I try not to complain usually because we really are blessed in so many ways. But there are days lately where I am just sad and feel completely out of hope. Where I feel frustrated that it is so easy for some people and we have to endure this pain, but then guilty for even thinking that way. It’s hard being so overwhelmed and in so much pain sometimes, but then knowing that you have to keep going because that’s the only way to get where you want to be. It’s torture knowing that things will probably get worse before they get better, but encouraging knowing that if we can get through this it will just become another day. Another step forward.

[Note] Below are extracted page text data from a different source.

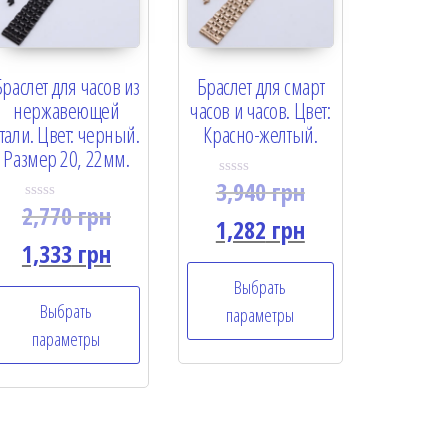
Браслет для часов из
Браслет для смарт
нержавеющей
часов и часов. Цвет:
стали. Цвет: черный.
Красно-желтый.
Размер 20, 22мм.
3,940
грн
R
a
2,770
грн
R
t
1,282
грн
a
e
t
1,333
грн
d
e
0
d
o
Выбрать
0
u
o
Выбрать
t
параметры
u
o
t
параметры
f
o
5
f
5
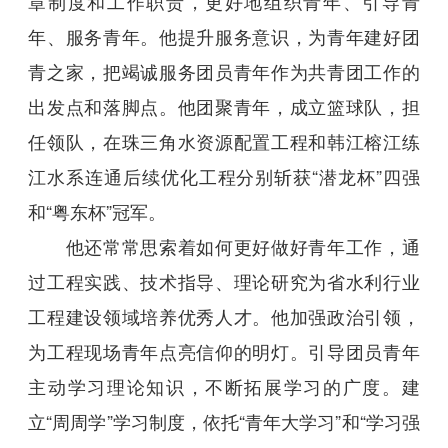
章制度和工作职责，更好地组织青年、引导青
年、服务青年。他提升服务意识，为青年建好团
青之家，把竭诚服务团员青年作为共青团工作的
出发点和落脚点。他团聚青年，成立篮球队，担
任领队，在珠三角水资源配置工程和韩江榕江练
江水系连通后续优化工程分别斩获“潜龙杯”四强
和“粤东杯”冠军。
他还常常思索着如何更好做好青年工作，通
过工程实践、技术指导、理论研究为省水利行业
工程建设领域培养优秀人才。他加强政治引领，
为工程现场青年点亮信仰的明灯。引导团员青年
主动学习理论知识，不断拓展学习的广度。建
立“周周学”学习制度，依托“青年大学习”和“学习强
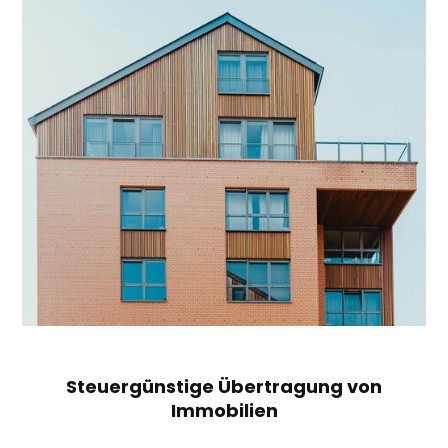
Steuergünstige Übertragung von
Immobilien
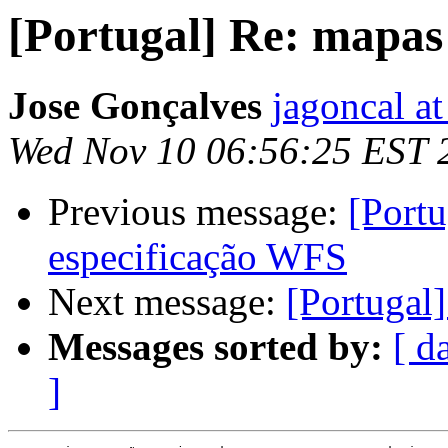
[Portugal] Re: mapas 
Jose Gonçalves
jagoncal a
Wed Nov 10 06:56:25 EST 
Previous message:
[Portu
especificação WFS
Next message:
[Portugal]
Messages sorted by:
[ d
]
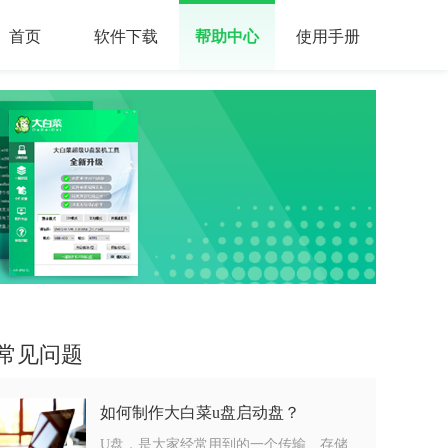
首页
软件下载
帮助中心
使用手册
常见问题
如何制作大白菜u盘启动盘？
U盘，是大家经常用到的一个传输、存储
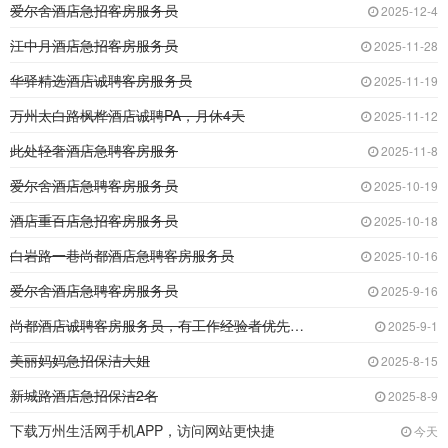
爱尔舍酒店急招客房服务员
2025-12-4
江中月酒店急招客房服务员
2025-11-28
华驿精选酒店诚聘客房服务员
2025-11-19
万州太白路枫桦酒店诚聘PA，月休4天
2025-11-12
此处轻奢酒店急聘客房服务
2025-11-8
爱尔舍酒店急聘客房服务员
2025-10-19
酒店重百店急招客房服务员
2025-10-18
白岩路一巷尚都酒店急聘客房服务员
2025-10-16
爱尔舍酒店急聘客房服务员
2025-9-16
尚都酒店诚聘客房服务员，有工作经验者优先，只
2025-9-1
美丽妈妈急招保洁大姐
2025-8-15
新城路酒店急招保洁2名
2025-8-9
下载万州生活网手机APP，访问网站更快捷
今天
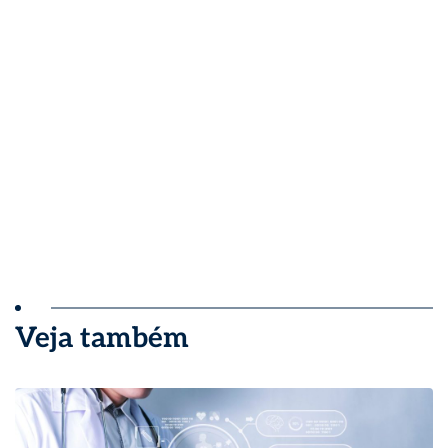
Veja também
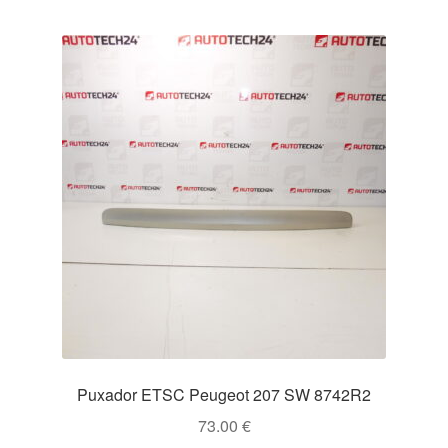
Puxador ETSC Peugeot 207 SW 8742R2
73.00
€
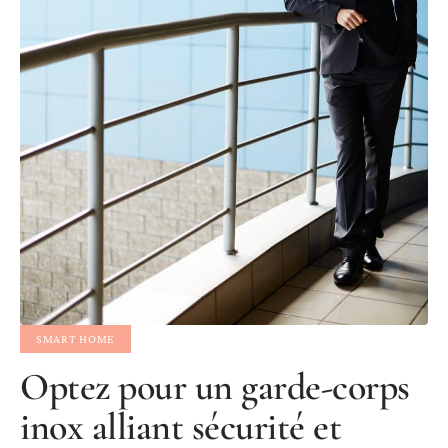
SMART HOME
Optez pour un garde-corps
inox alliant sécurité et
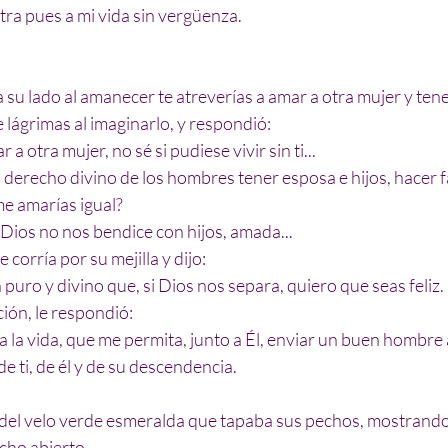
tra pues a mi vida sin vergüenza.
 su lado al amanecer te atreverías a amar a otra mujer y tene
e lágrimas al imaginarlo, y respondió:
a otra mujer, no sé si pudiese vivir sin ti...
derecho divino de los hombres tener esposa e hijos, hacer fa
me amarías igual?
Dios no nos bendice con hijos, amada...
 corría por su mejilla y dijo:
 puro y divino que, si Dios nos separa, quiero que seas feliz.
ción, le respondió:
 la vida, que me permita, junto a Él, enviar un buen hombre a
de ti, de él y de su descendencia.
e del velo verde esmeralda que tapaba sus pechos, mostrando
ho abierto. 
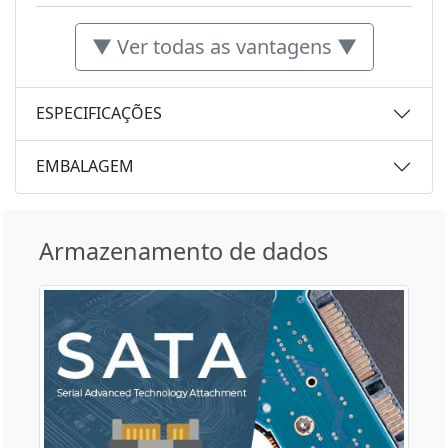
▼ Ver todas as vantagens ▼
ESPECIFICAÇÕES
EMBALAGEM
Armazenamento de dados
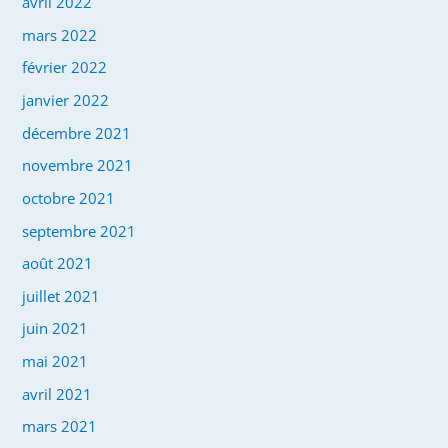
avril 2022
mars 2022
février 2022
janvier 2022
décembre 2021
novembre 2021
octobre 2021
septembre 2021
août 2021
juillet 2021
juin 2021
mai 2021
avril 2021
mars 2021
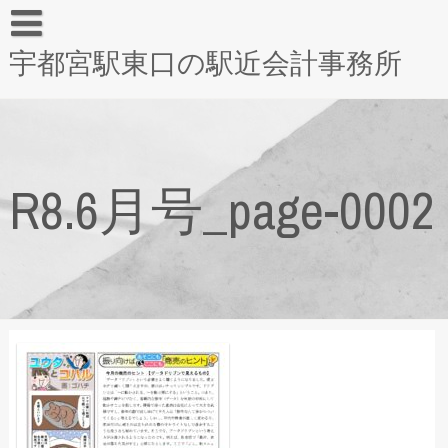
宇都宮駅東口の駅近会計事務所
R8.6月号_page-0002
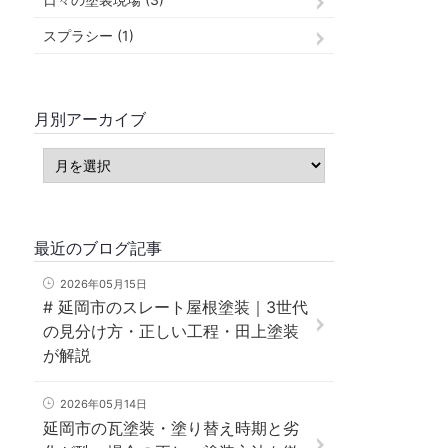
スプラシー (1)
月別アーカイブ
最近のブログ記事
2026年05月15日
# 延岡市のスレート屋根塗装｜3世代
の見分け方・正しい工程・田上塗装
が解説
2026年05月14日
延岡市の瓦塗装・塗り替え時期と劣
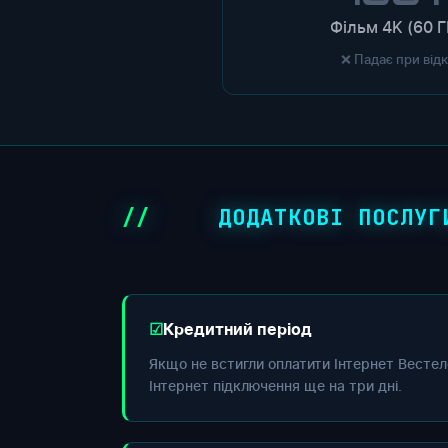
Фільм 4K (60 Г
❌ Падає при від
ДОДАТКОВІ ПОСЛУГ
Кредитний період
Якщо не встигли оплатити Інтернет Вестел
Інтернет підключення ще на три дні.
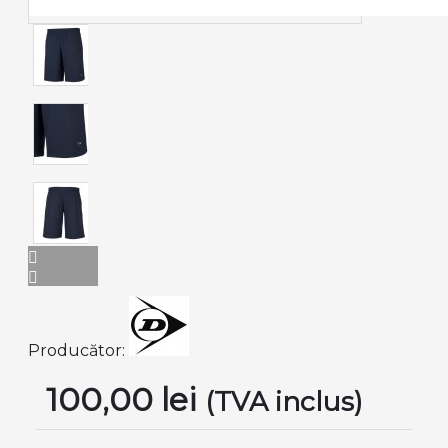
Producător:
100,00 lei
(TVA inclus)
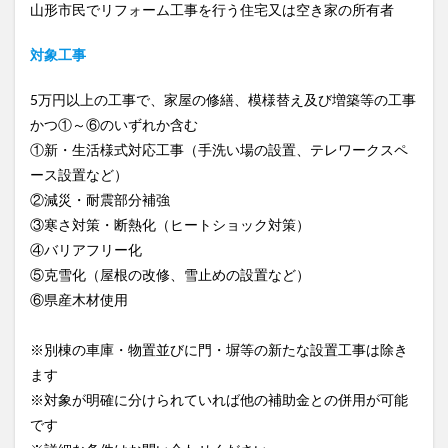
山形市民でリフォーム工事を行う住宅又は空き家の所有者
対象工事
5万円以上の工事で、家屋の修繕、模様替え及び増築等の工事
かつ①～⑥のいずれか含む
①新・生活様式対応工事（手洗い場の設置、テレワークスペ
ース設置など）
②減災・耐震部分補強
③寒さ対策・断熱化（ヒートショック対策）
④バリアフリー化
⑤克雪化（屋根の改修、雪止めの設置など）
⑥県産木材使用
※別棟の車庫・物置並びに門・塀等の新たな設置工事は除き
ます
※対象が明確に分けられていれば他の補助金との併用が可能
です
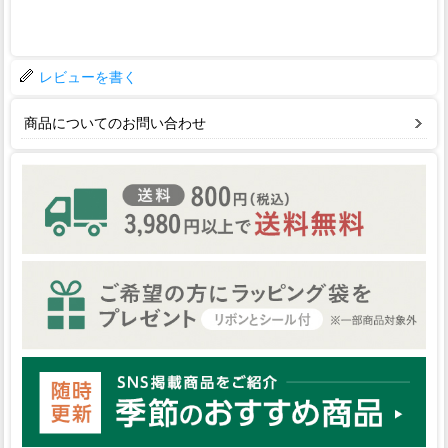
レビューを書く
商品についてのお問い合わせ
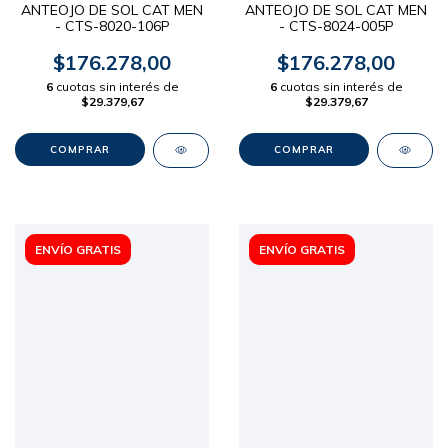
ANTEOJO DE SOL CAT MEN
ANTEOJO DE SOL CAT MEN
- CTS-8020-106P
- CTS-8024-005P
$176.278,00
$176.278,00
6
cuotas sin interés de
6
cuotas sin interés de
$29.379,67
$29.379,67
ENVÍO GRATIS
ENVÍO GRATIS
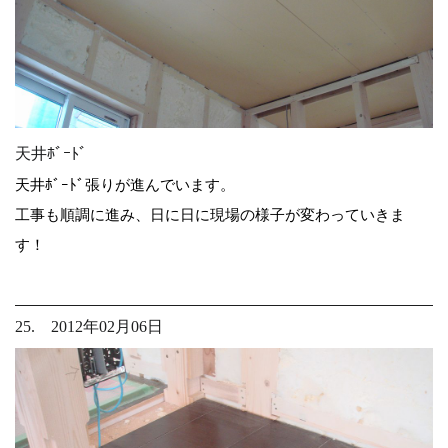
天井ﾎﾞｰﾄﾞ
天井ﾎﾞｰﾄﾞ張りが進んでいます。
工事も順調に進み、日に日に現場の様子が変わっていきま
す！
25. 2012年02月06日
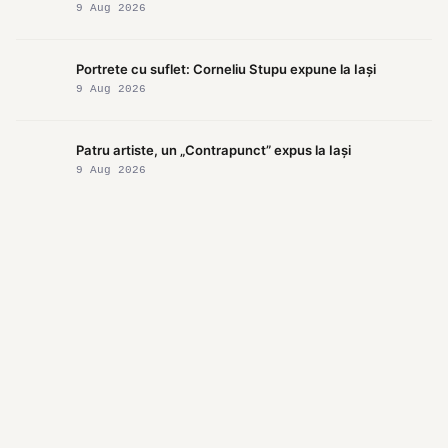
9 Aug 2026
Portrete cu suflet: Corneliu Stupu expune la Iași
9 Aug 2026
Patru artiste, un „Contrapunct” expus la Iași
9 Aug 2026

If there’s one thing that keeps me hopeful, it’s reading other adoptive parents’ stories about the day they got “the call” or the day they met their child for the first time. Or stumbling across a link on pinterest to an adoption blog, only to discover that the article on “waiting” it linked to is two years old and the family now has a two beautiful children. The wait really does come to an end.

Today marks one year since we sent in our homestudy documents and officially started the process. It’s really hard knowing that it’s already been so long and that we still don’t really have an endpoint. Holidays are especially hard, because it reminds you of how much time has gone by and you remember thinking last year that that would be your last Easter (or Christmas, etc.) as a family of two. Of course it would be your turn this year to buy a cute Easter outfit and take photos of your little one with a creepy oversized bunny. But it doesn’t always work out like that.

So here we are. One year, one failed match, one scam and a whole lot of ups and downs later. Really looking forward to that day when we meet the little person we’re doing this all for and understand how all this trouble is shaping us into the parents we are supposed to be.